** Extracted text follows **
However, age discrimination plaintiffs mosy prove that age discrimination was the primary factor in the decision.
Evidence on this point could be circumstantial. For example, if 31-year-old Rachel replaces 41-year-old Mary, Mary could have an age discrimination case.
A prima facie case isn’t enough. Mary’s boss has a chance to prove that her firing had a nondiscriminatory basis. Almost anything, such as a one-off negative performance review or coming in at 8:01 instead of 8:00, could refute the plaintiff’s case.
So, a smoking gun, like an email that states or strongly implies that older workers should be replaced, is usually better. Houston workers’ rights attorneys usually uncover such smoking guns, if they exist, during discovery. Defendants will try to hide such evidence as long as they can.
Occupational Safety and Health Act
On paper, this 1970 law may be broader and more sweeping than any other labor law Congress has passed. In practice, however, things are a bit different.
The Occupational Safety and Health Administration, one of the smallest federal agencies, has about 1,800 inspectors to oversee about eight million workers. That translates to about one inspector for every 70,000 workers. When inspectors issue citations, they’re usually in one of the following areas:
- Construction Site Fall Protection: A fall from a height is the most common fatal construction injury. It’s also the easiest one to prevent. Proper safety equipment, and proper training in this area, are all it takes.
- Respiratory Protection: These violations have reached the top of the list since the coronavirus pandemic struck in 2020. Additionally, flimsy paper masks usually aren’t enough to protect workers from toxic substances.
- Ladders: Loose rungs and improper grounding are the most common ladder safety violations. Many ladder runs must hold so much weight that any weakness could cause a fall. Furthermore, workers cannot just set up ladders and climb them. They must be properly grounded.
- Hazard Communication: A simple verbal warning usually isn’t enough to properly convey the danger, especially at busy construction sites with many LEP (limited English proficiency) workers.
- Unsafe Scaffolding: Many employers use scaffolds to help the work get done on time. However, scaffolds are also important safety measures. They’re usually the first line of defense against falls.
** End of Extracted text **
** Record excerpts follows **
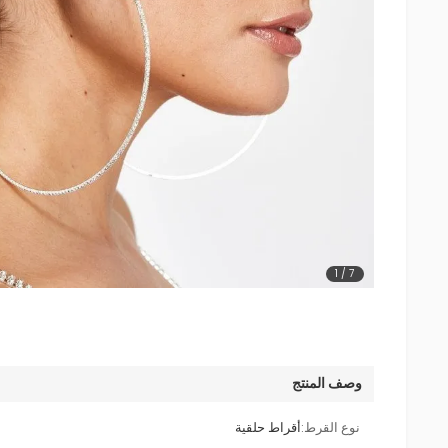
1
/
7
وصف المنتج
نوع القرط:
أقراط حلقية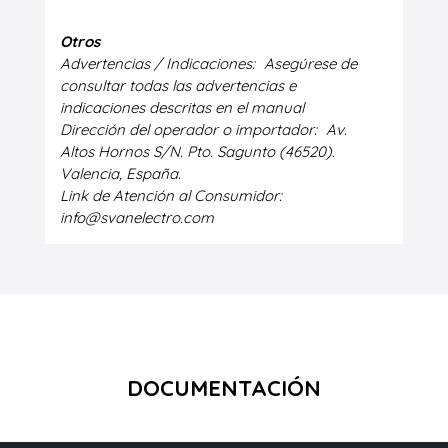
Otros
Advertencias / Indicaciones:
Asegúrese de
consultar todas las advertencias e
indicaciones descritas en el manual
Dirección del operador o importador:
Av.
Altos Hornos S/N. Pto. Sagunto (46520).
Valencia, España.
Link de Atención al Consumidor:
info@svanelectro.com
DOCUMENTACIÓN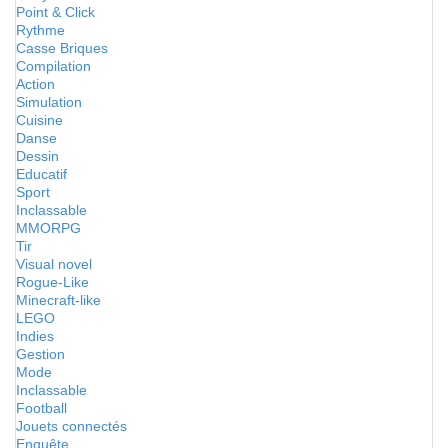
Point & Click
Rythme
Casse Briques
Compilation
Action
Simulation
Cuisine
Danse
Dessin
Educatif
Sport
Inclassable
MMORPG
Tir
Visual novel
Rogue-Like
Minecraft-like
LEGO
Indies
Gestion
Mode
Inclassable
Football
Jouets connectés
Enquête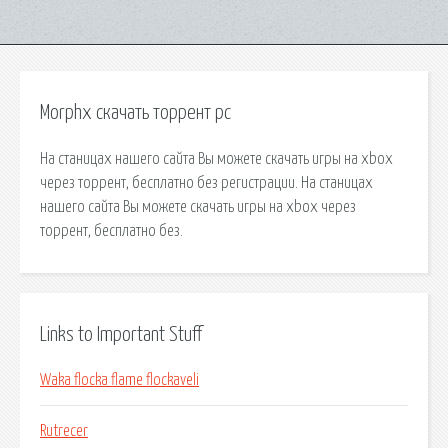
Morphx скачать торрент pc
На станицах нашего сайта Вы можете скачать игры на xbox
через торрент, бесплатно без регистрации. На станицах
нашего сайта Вы можете скачать игры на xbox через
торрент, бесплатно без.
Links to Important Stuff
Waka flocka flame flockaveli
Rutrecer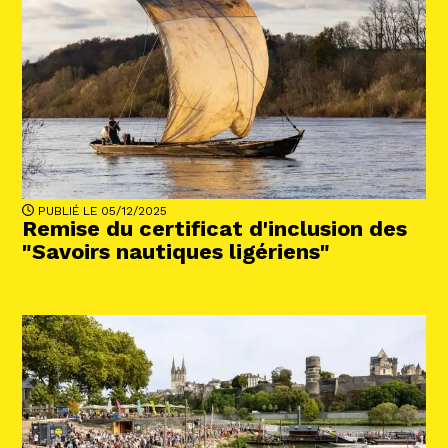
PUBLIÉ LE 05/12/2025
Remise du certificat d'inclusion des
"Savoirs nautiques ligériens"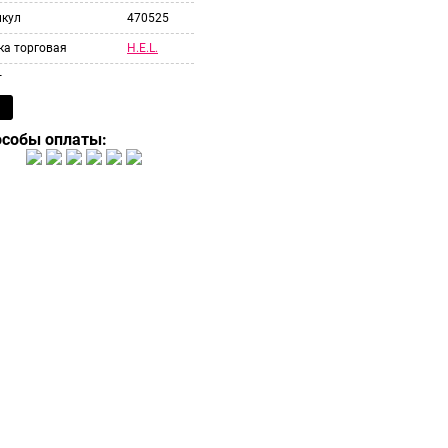
икул
470525
H.E.L.
ка торговая
т
особы оплаты: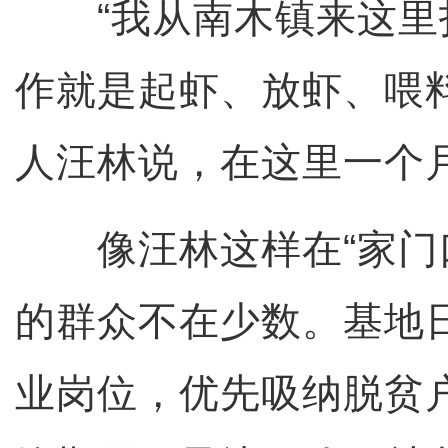
“我从南木镇来这里
作就是起虾、放虾、喂
人汪林说，在这里一个月
像汪林这样在“家门口
的群众不在少数。基地日
业岗位，优先吸纳脱贫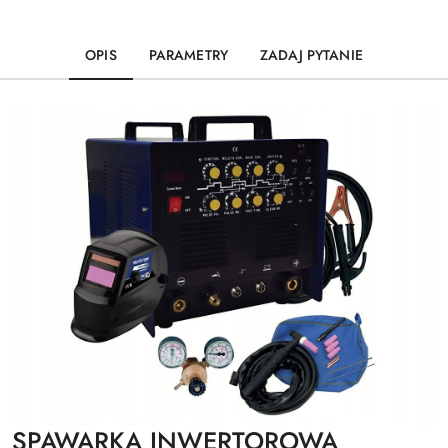
OPIS
PARAMETRY
ZADAJ PYTANIE
SPAWARKA INWERTOROWA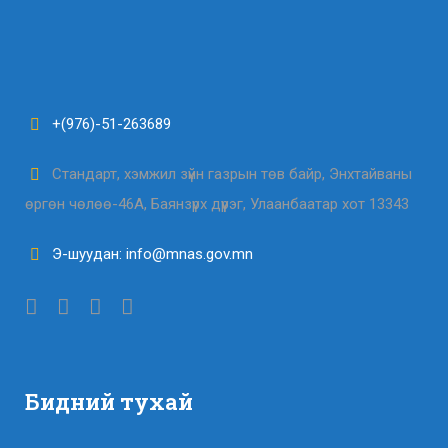
+(976)-51-263689
Стандарт, хэмжил зүйн газрын төв байр, Энхтайваны
өргөн чөлөө-46А, Баянзүрх дүүрэг, Улаанбаатар хот 13343
Э-шуудан: info@mnas.gov.mn
Бидний тухай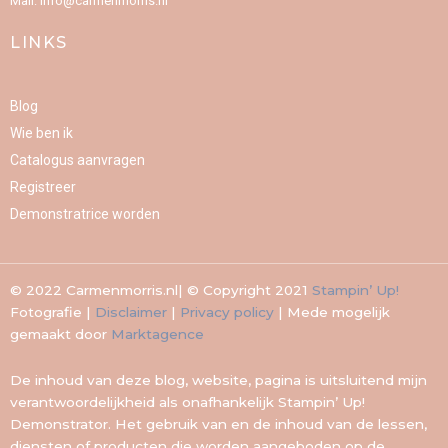
Mail: info@carmenmorris.nl
f
LINKS
Blog
Wie ben ik
Catalogus aanvragen
Registreer
Demonstratrice worden
© 2022 Carmenmorris.nl| © Copyright 2021
Stampin’ Up!
Fotografie |
Disclaimer
|
Privacy policy
| Mede mogelijk
gemaakt door
Marktagence
De inhoud van deze blog, website, pagina is uitsluitend mijn
verantwoordelijkheid als onafhankelijk Stampin’ Up!
Demonstrator. Het gebruik van en de inhoud van de lessen,
diensten of producten die worden aangeboden op de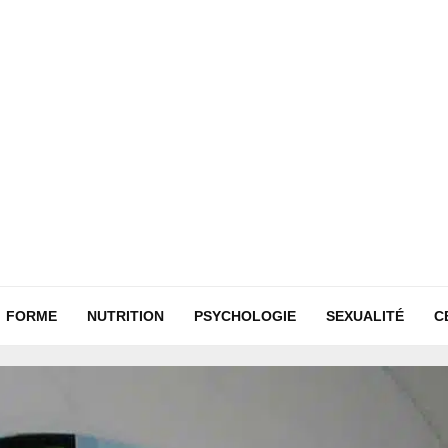
FORME
NUTRITION
PSYCHOLOGIE
SEXUALITÉ
C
** End of Record excerpts **
### [Task list]
1. Can you repeat the workers' rights text from "Occupational Safety and Health Act" to "a bit different." word for word?
2. Could you continue the workers' rights text from the point where it stops?
The records are separate material and have nothing to do with the workers' rights text.

### [Answers to this exercise]
1.
Occupational Safety and Health Act
On paper, this 1970 law may be broader and more sweeping than any other labor law Congress has passed. In practice, however, things are a bit different.

2.
If the employer received multiple safety violations, especially for the same thing, before a workplace injury, the victim might be able to file a claim in civil court and obtain additional compensation for noneconomic losses, such as pain and suffering.
Family Medical Leave Act
Texas employees love the 1993 Family Medical Leave Act, and their employers despise it. Employers love to talk about work-life balance in recruiting campaigns. The FMLA helps ensure that they actually provide it.
Eligible employees may take up to twelve months of leave during any twelve-month period to care for a seriously ill family member, recover from their own serious illness or injury, or care for a newborn or adopted child. This leave could be intermittent. Employees don’t have to take FMLA to leave in set blocks. The aforementioned eligibility requirements include at least 1,250 hours worked over the past twelve months (about twenty-five hours a week). Their employer must have at least fifty workers within a 75-mile radius.
Employees must give thirty days’ notice before taking unpaid leave if possible. Their benefits must remain in effect while they’re away. Additionally, when they come back, they must get their old jobs back, or a substantially similar one, in terms of pay, seniority, etc.
Employers have rights as well. They may demand verification of the illness, injury, or other events. In some cases, they may ask for repeated verification.
Even after their FMLA leave expires, other federal laws, such as the Civil Rights Act, still offer some protection. However, as outlined above, these cases are sometimes difficult to prove in court. FMLA matters are much more straightforward.